Biodiversity as a project lever

Understand, structure, act. IRICE is publishing a series of short articles designed to help decision-makers integrate biodiversity into real estate projects in a clear, measurable and operational way. Aimed at local authorities, project owners, developers and investors, these articles address recurring sticking points, existing tools, and concrete levers for making biodiversity a project asset, not a formal constraint. ➤ All content is written by the IRICE team based on real cases, field feedback and shared experience.
From commitment to results: why cities need a biodiversity evidence framework

From commitment to results: why cities need a biodiversity evidence framework

Monday, May 12, 2025

Today, local authorities are at the forefront of the ecological transition. But while voluntary commitments are multiplying - platforms, pacts, objectives - one structuring question remains: how to assess, certify and demonstrate the real ecological performance of projects? Against a backdrop of rising regulatory expectations, ESG criteria and the Global Biodiversity Framework (GBF), urban biodiversity must now be based on evidence, not intentions. This is where Effinature comes in.

🌍 The Global Biodiversity Framework finally recognizes the central role of local authorities

Decision 15/6 of the Convention on Biological Diversity (CBD) officially invites cities and local governments to commit to implementing the Global Biodiversity Framework (GBF). The CitiesWithNature and Berlin Urban Nature Pact platforms, along with measurement tools such as the 3-30-300 rule, are now structuring these commitments.

This framework is a step forward. But it raises an essential question: how can voluntary commitments be transformed into measurable, verifiable results?

🧩 Intention is no longer enough: you have to demonstrate

Local authorities are stepping up their actions:

  • greening of roadways,
  • waterproofing,
  • green frames,
  • renaturation of urban spaces.

But behind the diversity of projects, one stumbling block remains:

Measurement methods are still heterogeneous, non-comparable and often declarative.

However, alignment with ESG frameworks, the European green taxonomy and public policy now requires opposable evidence, not just intentions.

🛠️ Effinature: a GBF-compatible certification framework

Developed and audited by IRICE, the Effinature standard makes it possible to :

  • certify the real ecological performance of an urban project,
  • objectify its contribution to the GBF,
  • translate a voluntary commitment into auditable evidence, at project, neighborhood or property level.

Effinature is based on :

  • a functional reading of ecosystems (soils, cohabitation, webs),
  • reproducible indicators,
  • independent governance.

Compatible with the principles of the Berlin Pact and the CitiesWithNature reporting logic, Effinature offers a credible foundation for demanding local authorities.

🧭 For local authorities: avoid the declarative trap

Commitment pacts are essential.

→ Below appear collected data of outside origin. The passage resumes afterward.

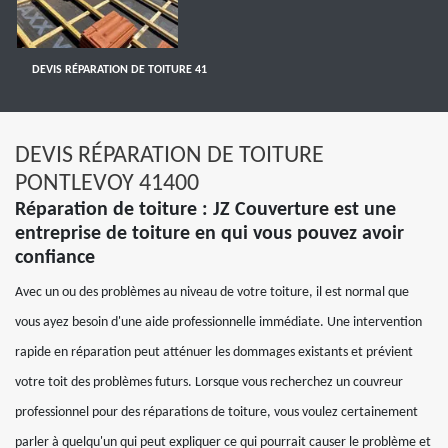
DEVIS RÉPARATION DE TOITURE 41
DEVIS RÉPARATION DE TOITURE
PONTLEVOY 41400
Réparation de toiture : JZ Couverture est une
entreprise de toiture en qui vous pouvez avoir
confiance
Avec un ou des problèmes au niveau de votre toiture, il est normal que
vous ayez besoin d'une aide professionnelle immédiate. Une intervention
rapide en réparation peut atténuer les dommages existants et prévient
votre toit des problèmes futurs. Lorsque vous recherchez un couvreur
professionnel pour des réparations de toiture, vous voulez certainement
parler à quelqu'un qui peut expliquer ce qui pourrait causer le problème et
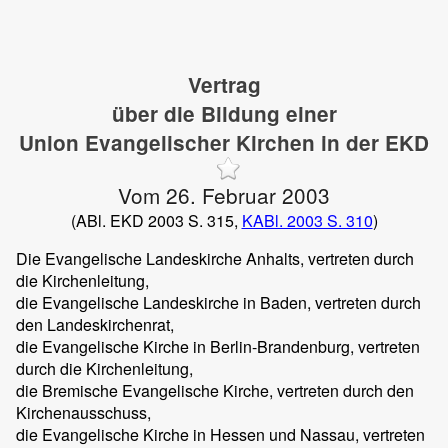
Vertrag
über die Bildung einer
Union Evangelischer Kirchen in der EKD
Vom 26. Februar 2003
(ABl. EKD 2003 S. 315,
KABl. 2003 S. 310
)
Die Evangelische Landeskirche Anhalts, vertreten durch
die Kirchenleitung,
die Evangelische Landeskirche in Baden, vertreten durch
den Landeskirchenrat,
die Evangelische Kirche in Berlin-Brandenburg, vertreten
durch die Kirchenleitung,
die Bremische Evangelische Kirche, vertreten durch den
Kirchenausschuss,
die Evangelische Kirche in Hessen und Nassau, vertreten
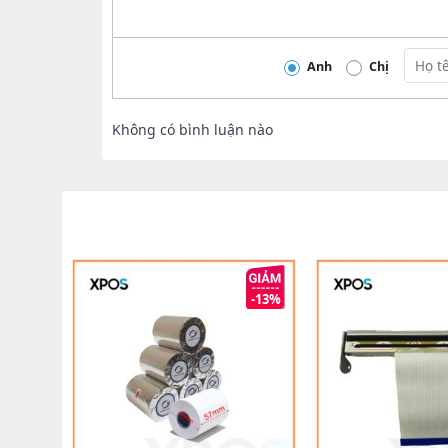
Anh
Chị
Không có bình luận nào
-33%
-13%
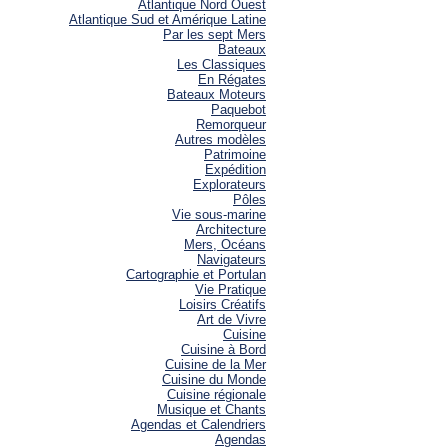
Atlantique Nord Ouest
Atlantique Sud et Amérique Latine
Par les sept Mers
Bateaux
Les Classiques
En Régates
Bateaux Moteurs
Paquebot
Remorqueur
Autres modèles
Patrimoine
Expédition
Explorateurs
Pôles
Vie sous-marine
Architecture
Mers, Océans
Navigateurs
Cartographie et Portulan
Vie Pratique
Loisirs Créatifs
Art de Vivre
Cuisine
Cuisine à Bord
Cuisine de la Mer
Cuisine du Monde
Cuisine régionale
Musique et Chants
Agendas et Calendriers
Agendas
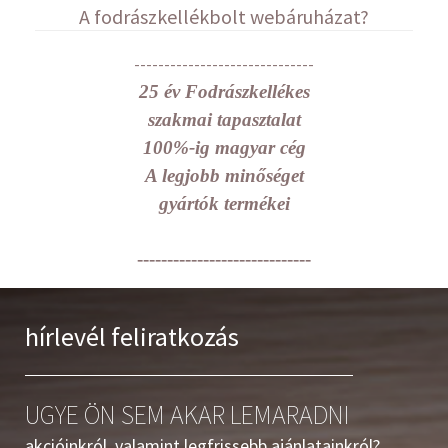
A fodrászkellékbolt webáruházat?
------------------------------
25 év Fodrászkellékes
szakmai tapasztalat
100%-ig magyar cég
A legjobb minőséget
gyártók termékei
-----------------------------
hírlevél feliratkozás
UGYE ÖN SEM AKAR LEMARADNI
akcióinkról, valamint legfrissebb ajánlatainkról?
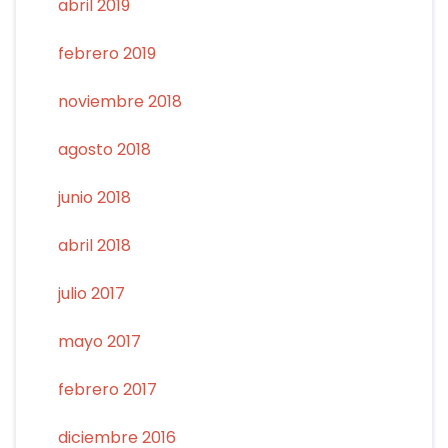
abril 2019
febrero 2019
noviembre 2018
agosto 2018
junio 2018
abril 2018
julio 2017
mayo 2017
febrero 2017
diciembre 2016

But at a time when funding, rankings and regulatory arbitration are being aligned with standards of proof, local authorities need to ensure that their biodiversity trajectory is based on a verifiable method.

Effinature enables this translation: from voluntarism to results, from discourse to demonstration.

📌 Conclusion: an international framework calls for a verifiable local method

Local authorities play a key role in reclaiming the living world. But for a local project to make a real contribution to a global objective, it has to be able to prove it.

IRICE is ready to support local authorities, in complete independence, so that every square meter of renatured land can demonstrate its real ecological compatibility.